# Dump trailers….



## chaps (Aug 31, 2009)

Borrowed a 7x14 dump trailer the other day. Man they are useful. Anybody own one? Got one for sale? Looks like new are around 11k. They seem to hold there value on used and I wonder if it’s something better to purchase new? Any thoughts


----------



## wld1985 (Oct 2, 2007)

Friend of mine bought one new from I think Tennessee. He said it was cheaper there then here.


----------



## etrade92 (Jul 30, 2015)

I've got a Big Tex. Dont know how I ever lived without it honestly. It made sally clean up sooo much better. Wife even pulls it around the yard picking up sticks in her "wagon."

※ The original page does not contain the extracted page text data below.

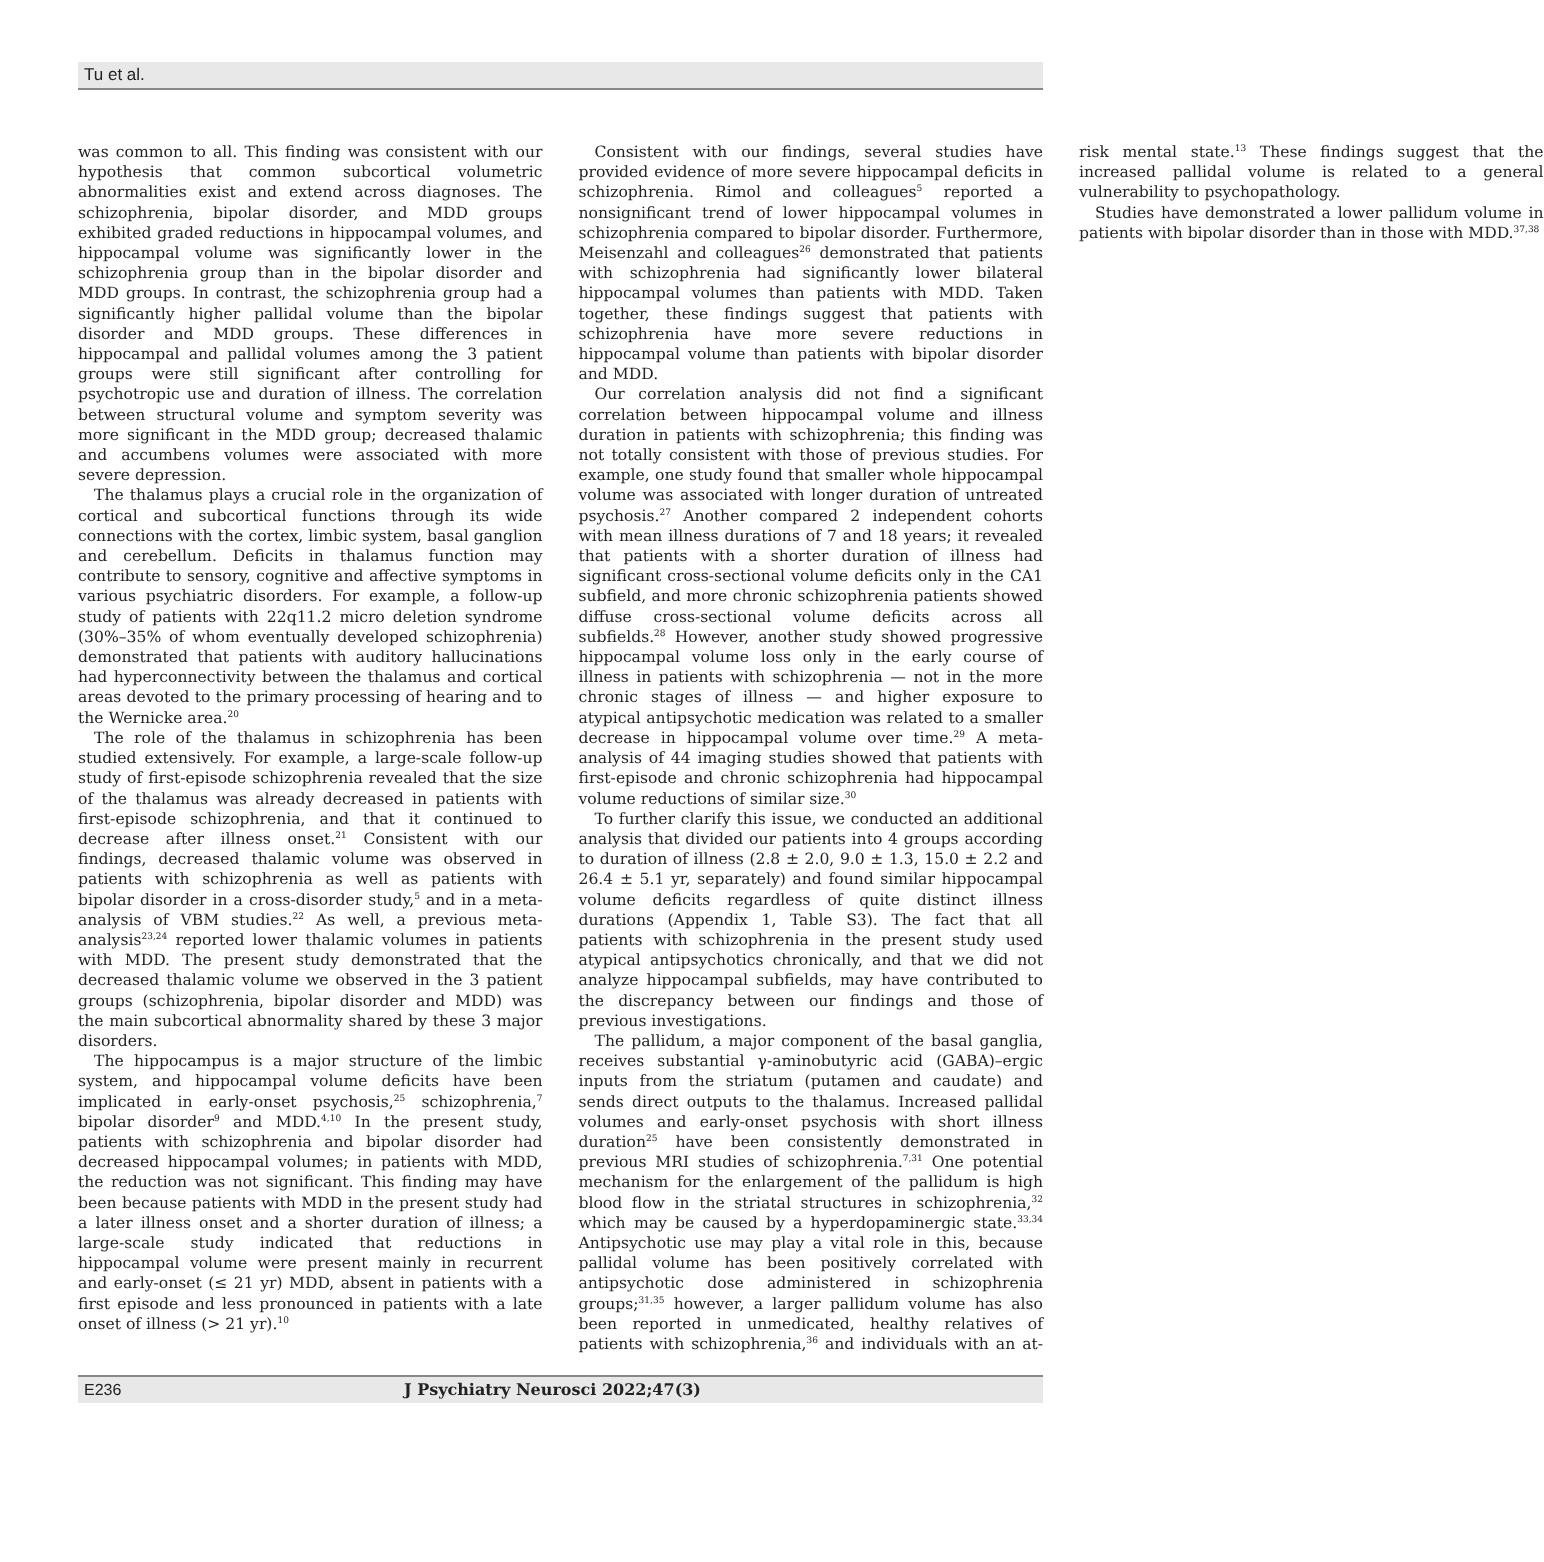Tu et al.
was common to all. This finding was consistent with our hypothesis that common subcortical volumetric abnormalities exist and extend across diagnoses. The schizophrenia, bipolar disorder, and MDD groups exhibited graded reductions in hippocampal volumes, and hippocampal volume was significantly lower in the schizophrenia group than in the bipolar disorder and MDD groups. In contrast, the schizophrenia group had a significantly higher pallidal volume than the bipolar disorder and MDD groups. These differences in hippocampal and pallidal volumes among the 3 patient groups were still significant after controlling for psychotropic use and duration of illness. The correlation between structural volume and symptom severity was more significant in the MDD group; decreased thalamic and accumbens volumes were associated with more severe depression.
The thalamus plays a crucial role in the organization of cortical and subcortical functions through its wide connections with the cortex, limbic system, basal ganglion and cerebellum. Deficits in thalamus function may contribute to sensory, cognitive and affective symptoms in various psychiatric disorders. For example, a follow-up study of patients with 22q11.2 micro deletion syndrome (30%–35% of whom eventually developed schizophrenia) demonstrated that patients with auditory hallucinations had hyperconnectivity between the thalamus and cortical areas devoted to the primary processing of hearing and to the Wernicke area.<sup>20</sup>
The role of the thalamus in schizophrenia has been studied extensively. For example, a large-scale follow-up study of first-episode schizophrenia revealed that the size of the thalamus was already decreased in patients with first-episode schizophrenia, and that it continued to decrease after illness onset.<sup>21</sup> Consistent with our findings, decreased thalamic volume was observed in patients with schizophrenia as well as patients with bipolar disorder in a cross-disorder study,<sup>5</sup> and in a meta-analysis of VBM studies.<sup>22</sup> As well, a previous meta-analysis<sup>23,24</sup> reported lower thalamic volumes in patients with MDD. The present study demonstrated that the decreased thalamic volume we observed in the 3 patient groups (schizophrenia, bipolar disorder and MDD) was the main subcortical abnormality shared by these 3 major disorders.
The hippocampus is a major structure of the limbic system, and hippocampal volume deficits have been implicated in early-onset psychosis,<sup>25</sup> schizophrenia,<sup>7</sup> bipolar disorder<sup>9</sup> and MDD.<sup>4,10</sup> In the present study, patients with schizophrenia and bipolar disorder had decreased hippocampal volumes; in patients with MDD, the reduction was not significant. This finding may have been because patients with MDD in the present study had a later illness onset and a shorter duration of illness; a large-scale study indicated that reductions in hippocampal volume were present mainly in recurrent and early-onset (≤ 21 yr) MDD, absent in patients with a first episode and less pronounced in patients with a late onset of illness (> 21 yr).<sup>10</sup>
Consistent with our findings, several studies have provided evidence of more severe hippocampal deficits in schizophrenia. Rimol and colleagues<sup>5</sup> reported a nonsignificant trend of lower hippocampal volumes in schizophrenia compared to bipolar disorder. Furthermore, Meisenzahl and colleagues<sup>26</sup> demonstrated that patients with schizophrenia had significantly lower bilateral hippocampal volumes than patients with MDD. Taken together, these findings suggest that patients with schizophrenia have more severe reductions in hippocampal volume than patients with bipolar disorder and MDD.
Our correlation analysis did not find a significant correlation between hippocampal volume and illness duration in patients with schizophrenia; this finding was not totally consistent with those of previous studies. For example, one study found that smaller whole hippocampal volume was associated with longer duration of untreated psychosis.<sup>27</sup> Another compared 2 independent cohorts with mean illness durations of 7 and 18 years; it revealed that patients with a shorter duration of illness had significant cross-sectional volume deficits only in the CA1 subfield, and more chronic schizophrenia patients showed diffuse cross-sectional volume deficits across all subfields.<sup>28</sup> However, another study showed progressive hippocampal volume loss only in the early course of illness in patients with schizophrenia — not in the more chronic stages of illness — and higher exposure to atypical antipsychotic medication was related to a smaller decrease in hippocampal volume over time.<sup>29</sup> A meta-analysis of 44 imaging studies showed that patients with first-episode and chronic schizophrenia had hippocampal volume reductions of similar size.<sup>30</sup>
To further clarify this issue, we conducted an additional analysis that divided our patients into 4 groups according to duration of illness (2.8 ± 2.0, 9.0 ± 1.3, 15.0 ± 2.2 and 26.4 ± 5.1 yr, separately) and found similar hippocampal volume deficits regardless of quite distinct illness durations (Appendix 1, Table S3). The fact that all patients with schizophrenia in the present study used atypical antipsychotics chronically, and that we did not analyze hippocampal subfields, may have contributed to the discrepancy between our findings and those of previous investigations.
The pallidum, a major component of the basal ganglia, receives substantial γ-aminobutyric acid (GABA)–ergic inputs from the striatum (putamen and caudate) and sends direct outputs to the thalamus. Increased pallidal volumes and early-onset psychosis with short illness duration<sup>25</sup> have been consistently demonstrated in previous MRI studies of schizophrenia.<sup>7,31</sup> One potential mechanism for the enlargement of the pallidum is high blood flow in the striatal structures in schizophrenia,<sup>32</sup> which may be caused by a hyperdopaminergic state.<sup>33,34</sup> Antipsychotic use may play a vital role in this, because pallidal volume has been positively correlated with antipsychotic dose administered in schizophrenia groups;<sup>31,35</sup> however, a larger pallidum volume has also been reported in unmedicated, healthy relatives of patients with schizophrenia,<sup>36</sup> and individuals with an at-risk mental state.<sup>13</sup> These findings suggest that the increased pallidal volume is related to a general vulnerability to psychopathology.
Studies have demonstrated a lower pallidum volume in patients with bipolar disorder than in those with MDD.<sup>37,38</sup>
E236 J Psychiatry Neurosci 2022;47(3)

With new you know what are you getting. About half of the ones I see contractors pulling are beat to chit. If I have one suggestion it would be to get the model that has bi folding gates and that allows for tailgating, especially if you use alot of aggregates.


----------



## MrFish (Aug 21, 2009)

Had a Big Tex and no complaints. Loved it. I'll buy another one some day. Just need some room to store it.


----------



## jwilson1978 (Mar 23, 2021)

chaps said:


> Borrowed a 7x14 dump trailer the other day. Man they are useful. Anybody own one? Got one for sale? Looks like new are around 11k. They seem to hold there value on used and I wonder if it’s something better to purchase new? Any thoughts


Been meaning to buy one for several years. Went to buy one last year but the cost of steel the year before had almost doubled their price. I wanted one big enough to load the tractor in and take it to where I wanted to load stuff load it bring it back repeat then bring the tractor back. The one I was looking at went from 14,500 to just over 20k from 2020 to 2021.Still pissed I didn't get one then. But Steel has been falling Don't have to have it but it's a want so I wait. lol


----------



## straightshooter (11 mo ago)

I've got a big tex 14x7 bumper pull. I had a gooseneck 7x16 but a lot of trailer to get in some jobsites. The 7x14 is just right for me. Not too concerned with brands, availability a couple years ago is why I got a Big Tex.


----------



## MrFish (Aug 21, 2009)

straightshooter said:


> I've got a big tex 14x7 bumper pull. I had a gooseneck 7x16 but a lot of trailer to get in some jobsites. The 7x14 is just right for me. Not too concerned with brands, availability a couple years ago is why I got a Big Tex.


When I buy another one, I'm going gooseneck. I love pulling a gooseneck/fifth wheel over bumper.


----------



## kmerr80 (Oct 28, 2013)

Bought a Big Tex last year. Best purchase i have ever made. Can put my bobcats in it and go to small cleanup jobs on the side.


----------



## Jason (Oct 2, 2007)

jwilson1978 said:


> Been meaning to buy one for several years. Went to buy one last year but the cost of steel the year before had almost doubled their price. I wanted one big enough to load the tractor in and take it to where I wanted to load stuff load it bring it back repeat then bring the tractor back. The one I was looking at went from 14,500 to just over 20k from 2020 to 2021.Still pissed I didn't get one then. But Steel has been falling Don't have to have it but it's a want so I wait. lol


I'm i the same boat.....watching a few on a few auctions right now!!!!!


----------



## ul412al (Oct 2, 2007)

I have been very happy with my MAXX-D that I bought at A-1 in cantonment. I bought in 3 or so years ago and no issues. I use it every week including trips to panama city with the skidsteer.

One thing to research is the ramp capacity of the trailer. The ramps on the big tex wouldn't hold my skidsteer even though the trailer would.


----------



## stevenattsu (Apr 24, 2009)

I've been wanting one for the farm but, I've been renting one from the Home Depot on 9mile


----------



## gutterman850 (2 mo ago)

Yep. We have a Dandy Dump trailer and it has been incredibly useful for dropping off our scrap aluminum at the scrapyard.


----------



## chaps (Aug 31, 2009)

Welp bit the bullet. I hopefully will put it to good use and it doesn’t become an expensive yard ornament.


----------



## LY-zer (Jan 16, 2019)

Sweet! Now you will find all sorts of projects to do so you can use it.


----------



## FishinSpot (Oct 16, 2007)

Nice looking trailer


----------